◆ TEXTE
- - -

J'examine sa tête. Il n'a pas l'air d'avoir pris de coup.
- Il n'a pas pu prendre un coup sur le crâne, madame ?
- Pas juste avant les convulsions, il était à l'intérieur, en train de dormir.
Je regarde ses oreilles, ce chat a une petite gale auriculaire. Pas de quoi fouetter un ch... heu convulser.
- Vous avez des produits pour tuer les fourmis, les limaces, les souris, ou d'autres produits toxiques à la maison ?
- Ah non docteur, moi, je suis bio !
- Ah.
- Enfin sauf pour les moustiques, parce que la citronnelle et compagnie, c'est nul.
- Certes, mais vous n'avez pas mis un coup de bombe sur votre chat quand même ? Je hausse un sourcil, inquiet.
- Ah nooooon.
- Bon... bizarre.
Je commence à me demander si une otite pourrait faire ça.
- Il avait la tête penchée, votre chat ?
- Oui, parce qu'il a une gale !
- Effectivement, bien observé.
- Mais je l'ai traitée, ce matin d'ailleurs.
- Ah ! Avec quoi ? Du lindane ?"
Cette vieille molécule, qui vient d'être totalement interdite, était encore utilisée il y a peu pour traiter les gales auriculaires des chats et des chiens. Pour ces derniers, pas de problème, c'était un produit très efficace et sans effet secondaire. Pour les chats, par contre, j'étais assez frileux, car même si le médicament possédait l'indication dans cette espèce, on dénombrait quelques accidents neurologiques... un peu trop à mon goût.

- - -

◆ FICHES PRÉSENTÉES
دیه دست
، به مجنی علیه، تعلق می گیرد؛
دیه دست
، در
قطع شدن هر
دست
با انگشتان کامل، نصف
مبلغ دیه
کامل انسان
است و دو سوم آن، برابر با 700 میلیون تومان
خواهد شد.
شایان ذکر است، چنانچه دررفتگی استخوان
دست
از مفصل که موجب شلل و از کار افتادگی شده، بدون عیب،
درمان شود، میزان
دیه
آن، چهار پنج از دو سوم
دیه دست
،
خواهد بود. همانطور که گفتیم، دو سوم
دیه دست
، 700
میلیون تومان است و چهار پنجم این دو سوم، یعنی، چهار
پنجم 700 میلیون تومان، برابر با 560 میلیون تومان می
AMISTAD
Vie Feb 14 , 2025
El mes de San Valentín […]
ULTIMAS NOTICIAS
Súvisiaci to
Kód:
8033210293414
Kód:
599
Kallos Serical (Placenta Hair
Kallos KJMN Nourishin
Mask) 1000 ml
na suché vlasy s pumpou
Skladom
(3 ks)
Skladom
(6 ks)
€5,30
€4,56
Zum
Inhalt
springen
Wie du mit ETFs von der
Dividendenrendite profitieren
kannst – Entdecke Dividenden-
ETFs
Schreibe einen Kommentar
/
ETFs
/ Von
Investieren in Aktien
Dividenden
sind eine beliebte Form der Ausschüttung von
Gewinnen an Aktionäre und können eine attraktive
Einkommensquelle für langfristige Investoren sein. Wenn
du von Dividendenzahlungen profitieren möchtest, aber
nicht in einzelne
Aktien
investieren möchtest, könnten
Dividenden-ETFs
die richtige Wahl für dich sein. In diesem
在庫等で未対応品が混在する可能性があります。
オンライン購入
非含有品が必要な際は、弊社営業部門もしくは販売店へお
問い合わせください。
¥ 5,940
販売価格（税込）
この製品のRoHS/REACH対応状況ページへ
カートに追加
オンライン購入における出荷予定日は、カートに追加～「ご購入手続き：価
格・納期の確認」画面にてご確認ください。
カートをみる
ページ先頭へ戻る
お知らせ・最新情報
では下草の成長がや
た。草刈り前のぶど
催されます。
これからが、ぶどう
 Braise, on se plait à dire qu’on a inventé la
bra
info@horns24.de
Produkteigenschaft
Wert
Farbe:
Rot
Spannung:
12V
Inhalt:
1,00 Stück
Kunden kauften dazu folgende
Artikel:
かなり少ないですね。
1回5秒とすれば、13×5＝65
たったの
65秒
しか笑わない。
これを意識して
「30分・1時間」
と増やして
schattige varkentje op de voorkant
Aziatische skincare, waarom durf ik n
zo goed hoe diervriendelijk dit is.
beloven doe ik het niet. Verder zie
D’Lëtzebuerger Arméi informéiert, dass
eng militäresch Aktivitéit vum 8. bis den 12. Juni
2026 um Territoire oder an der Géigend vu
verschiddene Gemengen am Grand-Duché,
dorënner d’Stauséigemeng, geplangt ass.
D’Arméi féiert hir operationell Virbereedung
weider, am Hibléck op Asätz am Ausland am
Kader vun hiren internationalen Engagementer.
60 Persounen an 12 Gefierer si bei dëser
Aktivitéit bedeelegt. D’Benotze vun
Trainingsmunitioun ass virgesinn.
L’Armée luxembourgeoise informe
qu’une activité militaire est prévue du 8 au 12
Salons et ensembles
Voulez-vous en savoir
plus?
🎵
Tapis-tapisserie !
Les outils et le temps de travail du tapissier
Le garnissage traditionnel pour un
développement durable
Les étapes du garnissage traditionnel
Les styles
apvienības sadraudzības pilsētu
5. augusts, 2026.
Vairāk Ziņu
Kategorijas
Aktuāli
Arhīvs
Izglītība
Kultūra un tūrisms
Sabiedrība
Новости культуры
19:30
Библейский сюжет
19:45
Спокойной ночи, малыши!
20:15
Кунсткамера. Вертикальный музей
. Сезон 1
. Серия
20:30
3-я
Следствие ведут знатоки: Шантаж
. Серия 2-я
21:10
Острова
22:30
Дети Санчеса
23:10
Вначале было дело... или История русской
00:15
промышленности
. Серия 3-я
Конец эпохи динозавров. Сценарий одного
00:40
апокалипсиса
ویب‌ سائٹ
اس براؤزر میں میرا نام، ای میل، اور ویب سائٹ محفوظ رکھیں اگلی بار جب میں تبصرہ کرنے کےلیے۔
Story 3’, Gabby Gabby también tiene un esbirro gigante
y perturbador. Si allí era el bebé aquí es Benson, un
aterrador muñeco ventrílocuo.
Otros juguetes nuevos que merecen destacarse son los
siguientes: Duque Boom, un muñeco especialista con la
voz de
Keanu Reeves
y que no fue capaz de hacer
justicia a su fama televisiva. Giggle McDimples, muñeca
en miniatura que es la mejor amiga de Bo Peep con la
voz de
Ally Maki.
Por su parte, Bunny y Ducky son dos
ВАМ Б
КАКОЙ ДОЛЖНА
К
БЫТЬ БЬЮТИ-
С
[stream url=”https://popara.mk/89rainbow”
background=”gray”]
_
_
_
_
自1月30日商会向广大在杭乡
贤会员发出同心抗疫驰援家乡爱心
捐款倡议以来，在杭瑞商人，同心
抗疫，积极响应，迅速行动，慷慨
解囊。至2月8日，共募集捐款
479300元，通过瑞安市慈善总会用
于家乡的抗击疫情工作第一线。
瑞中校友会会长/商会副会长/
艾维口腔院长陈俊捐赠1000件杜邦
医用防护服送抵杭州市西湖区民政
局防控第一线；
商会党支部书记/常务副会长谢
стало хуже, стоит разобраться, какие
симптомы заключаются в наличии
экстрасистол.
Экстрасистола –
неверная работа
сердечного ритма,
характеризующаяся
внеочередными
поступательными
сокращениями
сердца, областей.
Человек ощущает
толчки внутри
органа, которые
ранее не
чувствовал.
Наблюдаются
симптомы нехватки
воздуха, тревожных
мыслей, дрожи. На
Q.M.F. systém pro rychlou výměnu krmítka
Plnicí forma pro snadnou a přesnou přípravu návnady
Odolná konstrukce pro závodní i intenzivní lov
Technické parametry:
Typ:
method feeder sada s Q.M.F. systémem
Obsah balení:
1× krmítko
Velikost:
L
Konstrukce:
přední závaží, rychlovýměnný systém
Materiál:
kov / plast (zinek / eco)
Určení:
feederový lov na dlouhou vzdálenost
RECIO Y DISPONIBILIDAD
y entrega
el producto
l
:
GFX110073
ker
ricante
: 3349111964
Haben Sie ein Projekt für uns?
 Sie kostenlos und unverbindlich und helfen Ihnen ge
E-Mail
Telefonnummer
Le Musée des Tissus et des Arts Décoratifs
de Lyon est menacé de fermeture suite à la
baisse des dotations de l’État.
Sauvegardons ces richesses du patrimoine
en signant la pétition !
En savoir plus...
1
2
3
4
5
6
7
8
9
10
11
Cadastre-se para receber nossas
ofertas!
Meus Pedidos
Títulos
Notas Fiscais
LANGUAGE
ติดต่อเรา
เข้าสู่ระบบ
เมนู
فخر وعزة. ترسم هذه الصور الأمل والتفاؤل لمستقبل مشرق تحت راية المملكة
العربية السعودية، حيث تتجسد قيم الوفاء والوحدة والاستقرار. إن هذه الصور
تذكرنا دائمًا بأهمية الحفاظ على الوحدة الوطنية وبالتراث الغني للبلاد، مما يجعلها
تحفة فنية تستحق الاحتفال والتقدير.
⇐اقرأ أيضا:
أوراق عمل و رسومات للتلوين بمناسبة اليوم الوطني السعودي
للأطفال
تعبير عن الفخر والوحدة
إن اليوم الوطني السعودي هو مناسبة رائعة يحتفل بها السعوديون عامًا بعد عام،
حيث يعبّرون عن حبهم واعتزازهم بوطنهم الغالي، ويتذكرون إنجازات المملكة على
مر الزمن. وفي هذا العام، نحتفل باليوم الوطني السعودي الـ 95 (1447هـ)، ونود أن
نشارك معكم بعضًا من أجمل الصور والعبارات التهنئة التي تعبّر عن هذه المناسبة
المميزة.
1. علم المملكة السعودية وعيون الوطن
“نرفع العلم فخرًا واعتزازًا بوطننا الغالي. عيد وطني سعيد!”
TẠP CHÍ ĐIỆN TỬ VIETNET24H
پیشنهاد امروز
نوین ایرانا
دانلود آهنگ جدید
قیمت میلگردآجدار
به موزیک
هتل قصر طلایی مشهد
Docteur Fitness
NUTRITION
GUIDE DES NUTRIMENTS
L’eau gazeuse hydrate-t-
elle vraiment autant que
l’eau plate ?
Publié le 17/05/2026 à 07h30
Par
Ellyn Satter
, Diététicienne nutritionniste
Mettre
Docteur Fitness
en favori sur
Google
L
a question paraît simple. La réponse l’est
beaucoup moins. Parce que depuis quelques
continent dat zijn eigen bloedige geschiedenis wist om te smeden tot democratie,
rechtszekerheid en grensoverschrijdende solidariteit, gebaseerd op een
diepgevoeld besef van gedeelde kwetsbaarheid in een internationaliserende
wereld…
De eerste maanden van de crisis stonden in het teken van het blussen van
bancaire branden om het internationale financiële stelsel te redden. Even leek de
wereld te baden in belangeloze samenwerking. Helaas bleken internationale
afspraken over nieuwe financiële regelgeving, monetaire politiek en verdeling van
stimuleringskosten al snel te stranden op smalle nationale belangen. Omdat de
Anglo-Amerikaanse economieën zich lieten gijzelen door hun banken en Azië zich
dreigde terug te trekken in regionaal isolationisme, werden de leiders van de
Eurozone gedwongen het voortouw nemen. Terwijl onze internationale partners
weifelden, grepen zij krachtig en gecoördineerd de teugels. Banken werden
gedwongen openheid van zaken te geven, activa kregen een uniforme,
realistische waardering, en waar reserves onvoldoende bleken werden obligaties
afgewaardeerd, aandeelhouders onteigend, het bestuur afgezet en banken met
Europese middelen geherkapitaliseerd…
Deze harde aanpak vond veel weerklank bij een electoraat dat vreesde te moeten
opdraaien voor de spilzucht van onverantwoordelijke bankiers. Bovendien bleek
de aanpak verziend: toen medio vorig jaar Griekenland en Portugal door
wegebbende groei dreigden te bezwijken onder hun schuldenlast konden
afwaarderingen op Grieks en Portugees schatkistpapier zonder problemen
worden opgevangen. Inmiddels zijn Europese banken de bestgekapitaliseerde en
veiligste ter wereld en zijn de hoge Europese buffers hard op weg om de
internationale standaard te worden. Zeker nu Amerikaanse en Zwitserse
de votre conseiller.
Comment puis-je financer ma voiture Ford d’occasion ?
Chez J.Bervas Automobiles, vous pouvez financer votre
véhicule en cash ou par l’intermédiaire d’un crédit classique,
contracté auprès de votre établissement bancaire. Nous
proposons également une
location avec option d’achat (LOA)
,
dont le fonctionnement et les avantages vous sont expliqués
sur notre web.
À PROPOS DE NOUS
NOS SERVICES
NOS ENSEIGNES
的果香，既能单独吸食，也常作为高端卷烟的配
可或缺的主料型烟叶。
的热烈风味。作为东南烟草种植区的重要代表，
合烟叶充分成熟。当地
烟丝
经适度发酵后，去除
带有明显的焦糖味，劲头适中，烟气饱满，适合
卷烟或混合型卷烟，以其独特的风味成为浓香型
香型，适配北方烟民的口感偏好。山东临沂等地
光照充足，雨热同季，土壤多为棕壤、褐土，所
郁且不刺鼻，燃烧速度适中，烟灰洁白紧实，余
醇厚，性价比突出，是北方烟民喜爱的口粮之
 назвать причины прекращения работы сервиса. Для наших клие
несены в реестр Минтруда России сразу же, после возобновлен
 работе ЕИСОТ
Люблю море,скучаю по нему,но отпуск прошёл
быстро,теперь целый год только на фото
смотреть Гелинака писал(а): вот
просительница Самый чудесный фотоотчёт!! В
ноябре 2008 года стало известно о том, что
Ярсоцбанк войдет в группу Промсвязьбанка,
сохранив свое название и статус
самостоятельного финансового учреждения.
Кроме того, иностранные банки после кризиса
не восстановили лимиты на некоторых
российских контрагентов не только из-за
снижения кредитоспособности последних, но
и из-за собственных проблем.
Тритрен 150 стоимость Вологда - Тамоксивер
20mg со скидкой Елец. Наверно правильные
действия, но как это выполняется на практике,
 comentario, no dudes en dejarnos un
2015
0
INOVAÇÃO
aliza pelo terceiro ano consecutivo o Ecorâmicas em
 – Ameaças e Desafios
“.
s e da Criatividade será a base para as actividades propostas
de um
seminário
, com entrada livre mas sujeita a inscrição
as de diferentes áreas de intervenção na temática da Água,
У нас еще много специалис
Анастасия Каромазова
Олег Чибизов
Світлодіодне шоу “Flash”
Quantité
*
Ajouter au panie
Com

- - -

◆ CONSIGNES
1. Répondez à ces questions sur le récit du chat malade :
(a) Où se trouvait le chat juste avant ses convulsions ?
(b) Qu'est-ce que le vétérinaire trouve en regardant les oreilles du chat ?
(c) Contre quels insectes la propriétaire utilise-t-elle quand même un produit chimique ?
2. Écrivez la suite du récit du chat malade, juste après sa dernière phrase.

◆ RÉPONSES
1.
(a) À l'intérieur, en train de dormir.
(b) Une petite gale auriculaire.
(c) Contre les moustiques.

2.
"Du lindane ? Quelle horreur ! Non, avec des huiles essentielles ! De la sariette."
Je suis nul en médecines alternatives. Mon truc, c'est la médecine, pas l'alternative. J'ai été un étudiant très remonté contre l'homéopathie ou l'aromathérapie, mais j'ai décidé d'être moins sectaire le jour où j'ai vu une grand-mère retirer le feu à son petit-fils, brûlé au second degré. Je suis devenu plus pragmatique : vrai truc qui m'échappe ou effet placebo, peu importe, si ça marche et qu'on ne m'empêche pas de faire mon boulot. Par contre, avec les huiles essentielles, je suis très méfiant. Il y a beaucoup de molécules très toxiques là-dedans, et possédant une forte affinité pour le gras, et donc... le système nerveux.
"Vous lui avez mis de l'huile essentielle de sariette dans l'oreille ? Pure ?
- Oui, mais juste une petite goutte !"
Je prends mon otoscope, et part explorer le conduit auditif... il est cruellement brûlé par le produit, je crois que je tiens mon coupable.
"Je ne recommencerais pas d'ailleurs, apparemment ça l'a brûlé !
- Effectivement."
Sa voix s'affaiblit. "J'ai intoxiqué mon chat ?
- Manifestement. Vous avez versé un produit potentiellement neurotoxique à un centimètre de son cerveau...
- Et il y a un antidote ?
- Pas à ma connaissance... je vais le perfuser, le maintenir sous sédation, et tenter de sauver son foie, la plupart de ces saletés sont hépatotoxiques."

Deux jours plus tard, le chat rentrait chez lui, sans séquelle apparente. Plusieurs mois après cet épisode, il se porte très bien.

J'en ai retenu plusieurs choses, après m'être renseigné (la propriétaire du chat m'a elle-même fourni un certain nombre de documents qu'elle a déniché sur la toile - je ne vous donne pas les liens, car je trouve ces articles très incomplets, ou faux sur un certain nombre de points).
Les huiles essentielles sont manifestement très toxiques chez les chats. Pour des questions de dose, et parce que les chats ont du mal avec les molécules toxiques (une histoire de déficience hépatique, nous en reparlerons quand nous discuterons du paracétamol).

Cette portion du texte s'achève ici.